Sherrie was sick year after year and saw a lineup of medical specialists for a variety of physical problems. She struggled with pain and exhaustion and felt confused part of the time because of her symptoms and the drugs prescribed. She needed help from someone as she interacted with the doctor deities. I played the caretaker role well, nodding my head as doctors spoke, thanking them profusely for their expertise and concern. I even chuckled when they practiced examination-room humor.

One day about a year into her illness we went to visit another specialist. Sherrie retold her story for what seemed the hundredth time. He seemed as tired of Sherrie’s story and problems as we were. He answered our questions with curt statements, refusing to look us in the eyes. Then he said it was time for us to go. He told us he would call in a day or two with his diagnosis.

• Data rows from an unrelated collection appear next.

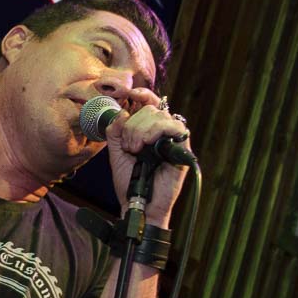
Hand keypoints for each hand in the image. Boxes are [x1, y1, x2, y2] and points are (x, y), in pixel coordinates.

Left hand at [104, 88, 189, 226]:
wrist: (138, 203)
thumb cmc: (130, 182)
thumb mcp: (116, 153)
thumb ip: (115, 133)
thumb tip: (122, 112)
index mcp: (148, 131)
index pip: (150, 104)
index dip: (143, 95)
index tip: (131, 94)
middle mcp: (162, 133)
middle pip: (151, 110)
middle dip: (134, 125)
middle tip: (129, 145)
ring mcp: (173, 140)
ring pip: (160, 117)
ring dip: (142, 130)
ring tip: (136, 149)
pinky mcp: (182, 149)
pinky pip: (176, 128)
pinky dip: (159, 131)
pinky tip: (149, 144)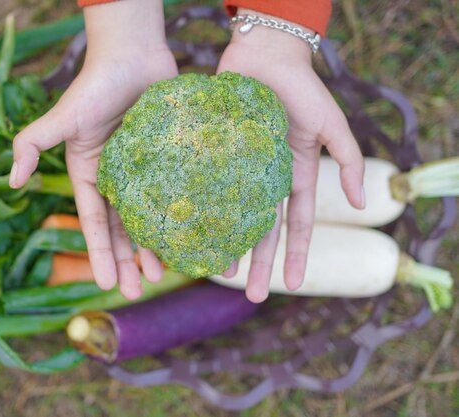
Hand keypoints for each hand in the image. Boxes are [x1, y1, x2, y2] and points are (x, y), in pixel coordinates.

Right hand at [9, 0, 175, 299]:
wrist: (135, 54)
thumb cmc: (96, 84)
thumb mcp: (62, 116)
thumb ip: (32, 143)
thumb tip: (14, 182)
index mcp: (89, 174)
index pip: (94, 223)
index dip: (99, 255)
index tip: (108, 286)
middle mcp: (116, 178)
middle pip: (121, 229)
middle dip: (127, 262)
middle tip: (139, 293)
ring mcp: (144, 171)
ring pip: (148, 218)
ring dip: (152, 248)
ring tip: (163, 276)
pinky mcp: (168, 161)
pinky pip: (174, 195)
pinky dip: (179, 217)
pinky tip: (189, 237)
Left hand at [218, 10, 364, 302]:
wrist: (264, 56)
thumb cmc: (302, 87)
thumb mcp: (334, 124)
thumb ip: (352, 161)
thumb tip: (362, 203)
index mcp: (294, 174)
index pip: (297, 222)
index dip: (296, 252)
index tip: (294, 284)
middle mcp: (265, 179)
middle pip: (262, 229)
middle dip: (260, 263)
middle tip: (252, 296)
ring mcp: (238, 170)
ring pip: (231, 216)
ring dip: (228, 245)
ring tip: (218, 273)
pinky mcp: (212, 157)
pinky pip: (204, 189)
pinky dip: (198, 210)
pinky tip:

So I took my wife home. I watched her walk stiffly from room to room. I saw her blank face stare into the eyes of our beloved daughters. I watched her wince in pain as she reached down to pick up our tiny old dog who seemed as tired as she did.

Two days later Sherrie received a call from the doctor. When I walked in the door from work Sherrie was storming around the house like a professional wrestler. “The doctor suggested we see a marriage counselor,” she said angrily. “He thought I needed to get out of the house.” Then she retold the doctor’s coup d’etat. “He doesn’t think I have anything physically wrong with me at all. He just thinks I’m a little bit depressed.”

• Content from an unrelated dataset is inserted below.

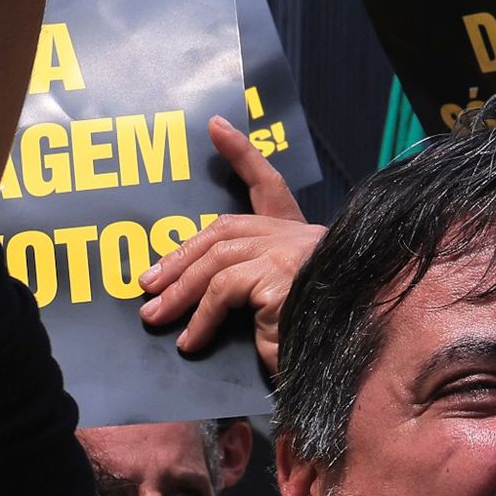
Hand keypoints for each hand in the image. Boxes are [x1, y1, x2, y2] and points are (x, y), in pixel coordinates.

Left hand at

The old Gregg Piburn would have said: “Now, now, Sherrie. There’s no use getting upset about it. We’ll make an appointment to see another doctor tomorrow. Let’s go watch TV.”

This time I let steam spew from the pressure cooker I had become. Without saying a word, I marched to the phone. “Yes,” I said, “let me talk to the doctor.” Pause. “This is very important so I need to talk to him now.”

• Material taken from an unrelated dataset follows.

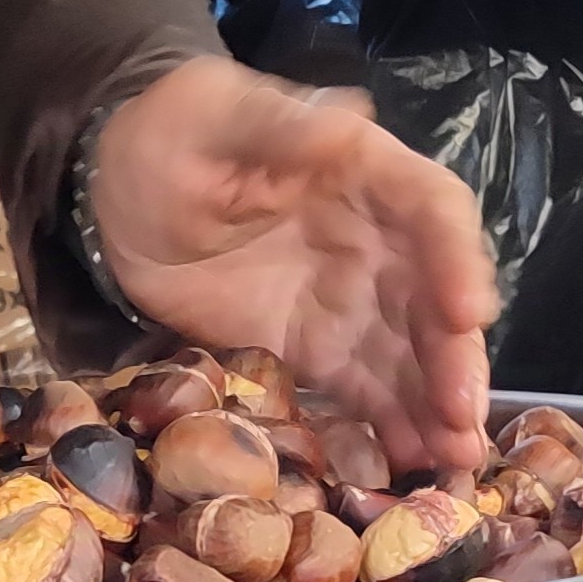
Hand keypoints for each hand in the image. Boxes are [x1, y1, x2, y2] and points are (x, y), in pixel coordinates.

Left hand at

Finally, he came on the line. I asked him to quickly summarize what he had told Sherrie. Her recollection matched his summary. Then it was my turn to talk.

“I’ve lived with this woman for 14 years and I guarantee there is something significantly wrong with her body,” I said through clenched teeth. Sherrie stood by me, her eyes growing wide. “We are both offended that you would belittle her and her illness by saying what you said.”

The doctor began to interrupt. “Be quiet, let me speak,” I countered. “You treated Sherrie with disinterest two days ago and you’ve upset her with your idiotic diagnosis today. If anyone is sick in the head it’s you. If I ever hear you question Sherrie’s honesty or toughness again, I’ll punch you in the mouth.” I slammed down the phone.

I broke all the rules … and I loved it. So did Sherrie. My explosion turned what could have been a sour evening into a grand affair as we joked and laughed about the doctor and the tongue-lashing.

Did I really intend to punch out the doctor? Not likely, because I hoped our paths would never cross again. And luckily they haven’t.

This may sound crazy, but allowing others to dislike me represented personal growth. More important than that, however, my actions supported Sherrie in a new and bizarre way. She did not need a pat on the back or a “caretaker” to bring her warm soup while her mind smoldered with anger and questions about her sanity.

She needed a knight in shining armor to stand up for her, a princely figure willing to slay the dragon dressed in a doctor’s smock.